‘You get to work’: Rand Paul offers a middle ground on Trump’s deportation spree
As the Trump administration makes good on its promise to arrest and deport hundreds of people in the country illegally, Kentucky’s junior senator is offering a solution for those who haven’t committed a crime.
When asked recently in an interview how President Donald Trump should handle immigrants who entered the country unlawfully but haven’t otherwise violated another law, Rand Paul said his preference is to institute a work program.
“I’ve always thought the trade-off was this: If you came here illegally, you get to work, you still don’t get to vote and you really don’t get on a track to vote. You came here illegally,” Paul told the Herald-Leader on Jan. 10. “Your punishment is you don’t have a citizenship track, but you get to stay and you get to work.
“This is how most of the world operates and it’s not really a harsh system.”
It’s an idea with a decades-long history that’s been mired in the messy politics of immigration.
There have been proposals to establish temporary legal status, guest worker programs or temporary visas for the millions of undocumented workers who power the agriculture and services industries.
But the ideas have always fizzled due to hardline conservatives who have maintained that border security must come first before any comprehensive deal is hatched.
The issue of how far Immigration and Customs Enforcement will go in removing undocumented residents crystallized this week when a senior Trump administration told NBC News that nearly half of those detained on Sunday’s arrest raids did not have criminal records.
Nor Paul or Mitch McConnell have commented on the daily ICE raids.
There have been no specific reports of such large-scale raids in Kentucky, but federal immigration authorities did arrest at least one man in Central Kentucky earlier this week. Agents said they were “operating under executive order from President Trump,” the man’s lawyer, John Reynolds, told the Herald-Leader.
Some community members have expressed anxiety about the potential of raids, and school districts have begun preparing staff for what to do if ICE agents arrive on campus.

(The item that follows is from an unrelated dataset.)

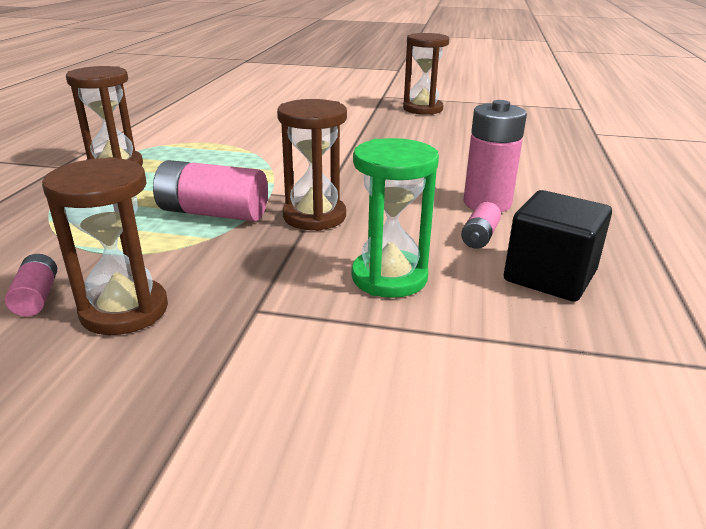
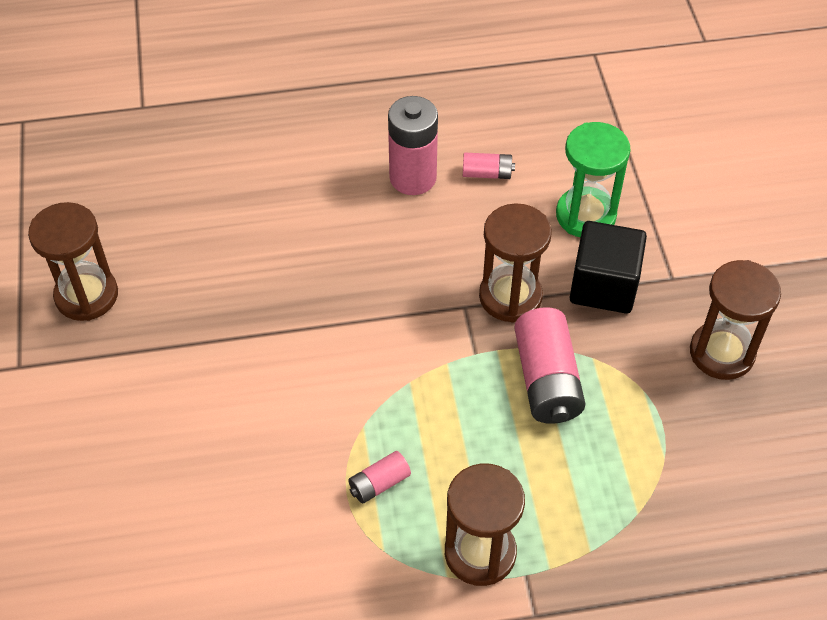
camera: 110 degrees left, 25 degrees up
(37, 297) = (743, 420): pink battery -> pink battery (379, 483)
(549, 276) = (530, 127): black cube -> black cube (603, 285)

ICE had made 5,537 arrests during the first eight days of the Trump presidency, according to numbers released Wednesday.
‘A little hard to say’
Paul also initially broke with Trump’s idea to use the U.S. military for mass deportations of undocumented immigrants, saying such enforcement should remain under civilian authorities.
But in the interview with The Herald-Leader, the senator tempered his critique, anticipating that the Trump administration would use emergency powers to further activate military forces.
“I think they’re going to use different authorities to use the active military. If the active military is deployed at the border to stop people from breaking into the country, it’s a little hard for me to argue against it being used in that way,” said Paul.
“It’s not my preference, but it’s a little hard to say you can’t place people at the border of our country to stop people from illegally coming in, particularly since some of these people are frankly a threat to our domestic security but even our national security.”
Shortly after Trump’s inauguration, the administration began employing U.S. military aircraft, such as C-17 planes, to expedite the removal of migrants to countries including Guatemala and Colombia. This approach was part of a broader strategy to intensify immigration enforcement following a declared national emergency at the southern border.
Internationally, this policy has led to early diplomatic tensions.
Colombia initially refused to allow U.S. military planes carrying deported nationals to land, resulting in a standoff that was eventually resolved after Trump threatened to slap tariffs on the Latin American country.